- Aikman at the book launch for The Eye of Itza, 1986
- Born: Anthony Robert Aikman 3 February 1942 London, England
- Died: 8 July 2011 (aged 69) Chiang Mai, Thailand
- Education: University of Wales
- Website: anthonyaikman.frogbox.co.uk

= Anthony Aikman =

British screenwriter, film director, and author

Anthony Robert Aikman (3 February 1942 – 8 July 2011) was a British screenwriter, film director, and author.

He is best known as the director of the 1972 art film The Genesis Children.

==Personal life==
Aikman was born in 1942 in a London air raid shelter and grew up in St Margaret's at Cliffe in Kent. By his own admission, he did not learn to read or write until the age of 11. He studied forestry at the University of Wales and graduated in 1962. A perpetual traveler, he lived in numerous countries throughout his life.

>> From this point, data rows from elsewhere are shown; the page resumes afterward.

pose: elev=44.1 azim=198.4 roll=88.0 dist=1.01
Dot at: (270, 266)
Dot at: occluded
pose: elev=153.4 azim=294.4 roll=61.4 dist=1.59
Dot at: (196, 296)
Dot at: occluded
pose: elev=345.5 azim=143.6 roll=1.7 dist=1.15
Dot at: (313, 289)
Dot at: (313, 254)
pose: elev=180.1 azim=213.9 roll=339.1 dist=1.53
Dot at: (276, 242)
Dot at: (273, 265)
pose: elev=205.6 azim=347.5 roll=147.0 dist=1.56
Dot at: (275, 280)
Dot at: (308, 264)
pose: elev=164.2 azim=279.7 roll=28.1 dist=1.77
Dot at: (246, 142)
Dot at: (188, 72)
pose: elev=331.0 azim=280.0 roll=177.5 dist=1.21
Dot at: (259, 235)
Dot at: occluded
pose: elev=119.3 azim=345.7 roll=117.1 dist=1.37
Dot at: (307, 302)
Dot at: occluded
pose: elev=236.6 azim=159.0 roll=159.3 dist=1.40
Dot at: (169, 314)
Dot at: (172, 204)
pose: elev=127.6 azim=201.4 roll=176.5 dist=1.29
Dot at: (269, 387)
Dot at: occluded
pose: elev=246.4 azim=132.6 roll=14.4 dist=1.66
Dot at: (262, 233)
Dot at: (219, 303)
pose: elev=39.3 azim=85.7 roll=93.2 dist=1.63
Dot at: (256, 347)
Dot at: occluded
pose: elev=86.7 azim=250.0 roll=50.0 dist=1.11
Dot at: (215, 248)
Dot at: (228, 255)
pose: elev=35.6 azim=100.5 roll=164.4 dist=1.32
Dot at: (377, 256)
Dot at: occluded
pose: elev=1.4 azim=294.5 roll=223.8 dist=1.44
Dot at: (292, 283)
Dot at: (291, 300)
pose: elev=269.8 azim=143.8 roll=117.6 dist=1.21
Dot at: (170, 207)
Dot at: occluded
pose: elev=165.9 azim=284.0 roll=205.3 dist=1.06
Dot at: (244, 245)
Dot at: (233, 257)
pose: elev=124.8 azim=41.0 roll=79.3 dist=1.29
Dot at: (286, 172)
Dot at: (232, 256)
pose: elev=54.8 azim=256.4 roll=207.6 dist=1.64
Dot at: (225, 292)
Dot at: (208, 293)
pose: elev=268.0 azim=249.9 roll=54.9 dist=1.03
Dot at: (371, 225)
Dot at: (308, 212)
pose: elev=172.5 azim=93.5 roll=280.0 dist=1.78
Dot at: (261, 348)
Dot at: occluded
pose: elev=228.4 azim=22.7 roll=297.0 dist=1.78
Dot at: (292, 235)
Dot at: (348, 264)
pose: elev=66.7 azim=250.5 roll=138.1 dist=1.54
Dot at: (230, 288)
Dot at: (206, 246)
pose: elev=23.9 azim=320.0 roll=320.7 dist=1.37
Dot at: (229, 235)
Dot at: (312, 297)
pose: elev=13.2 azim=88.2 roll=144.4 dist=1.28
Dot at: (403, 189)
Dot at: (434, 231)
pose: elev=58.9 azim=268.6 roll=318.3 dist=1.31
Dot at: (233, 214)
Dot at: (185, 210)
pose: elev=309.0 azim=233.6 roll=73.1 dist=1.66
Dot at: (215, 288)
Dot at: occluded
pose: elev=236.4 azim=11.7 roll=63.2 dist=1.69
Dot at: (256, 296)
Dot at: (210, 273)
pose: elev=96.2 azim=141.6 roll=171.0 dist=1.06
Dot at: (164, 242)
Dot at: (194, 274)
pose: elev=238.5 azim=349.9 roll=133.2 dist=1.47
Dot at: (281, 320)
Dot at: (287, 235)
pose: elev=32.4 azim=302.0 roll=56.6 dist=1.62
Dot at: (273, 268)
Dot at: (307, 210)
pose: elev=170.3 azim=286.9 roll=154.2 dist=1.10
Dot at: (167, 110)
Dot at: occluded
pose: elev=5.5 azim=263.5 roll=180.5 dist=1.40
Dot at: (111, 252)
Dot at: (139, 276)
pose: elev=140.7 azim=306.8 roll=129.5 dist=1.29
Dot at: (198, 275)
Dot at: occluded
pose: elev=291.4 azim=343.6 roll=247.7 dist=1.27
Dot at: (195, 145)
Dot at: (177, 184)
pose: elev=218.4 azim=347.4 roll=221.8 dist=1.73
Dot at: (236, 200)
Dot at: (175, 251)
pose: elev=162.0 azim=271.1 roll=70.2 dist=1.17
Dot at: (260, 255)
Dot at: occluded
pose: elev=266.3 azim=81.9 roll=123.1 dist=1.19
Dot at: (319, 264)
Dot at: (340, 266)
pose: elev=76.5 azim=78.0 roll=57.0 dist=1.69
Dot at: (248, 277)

He died in Thailand on 8 July 2011.

==Books==
- The Caves of Segada, Robert Hale, 1985, ISBN 978-0-7090-2343-2
- The Eye of Itza, Robert Hale, October 23, 1986, ISBN 978-0-7090-2750-8
- The Brokers of Doom, Robert Hale, 1987, ISBN 978-0-7090-28741
The foregoing three books form a trilogy.
- Treehouses, Robert Hale, 1988, ISBN 978-0-7855-3314-6
- The Farang, Oldham Books, 1992, ISBN 978-0-473-01654-8
- Jim Tully, White Lotus Press, 1995, ISBN 978-9748496467
- The Black Swan, Post Books, 1999, ISBN 978-974-202-049-1
- Boy, Doc, and the Green Man: Also the Fire-eater: a Short Story, Post Books, 2000, ISBN 978-974-228-006-2
- Broken Guts (Tong Sia!): A 'Rough' Medical Guide for Foreign Travellers in Thailand and S.E. Asia, BookSurge, May 31, 2007, ISBN 978-1419668333
and many more articles and short stories.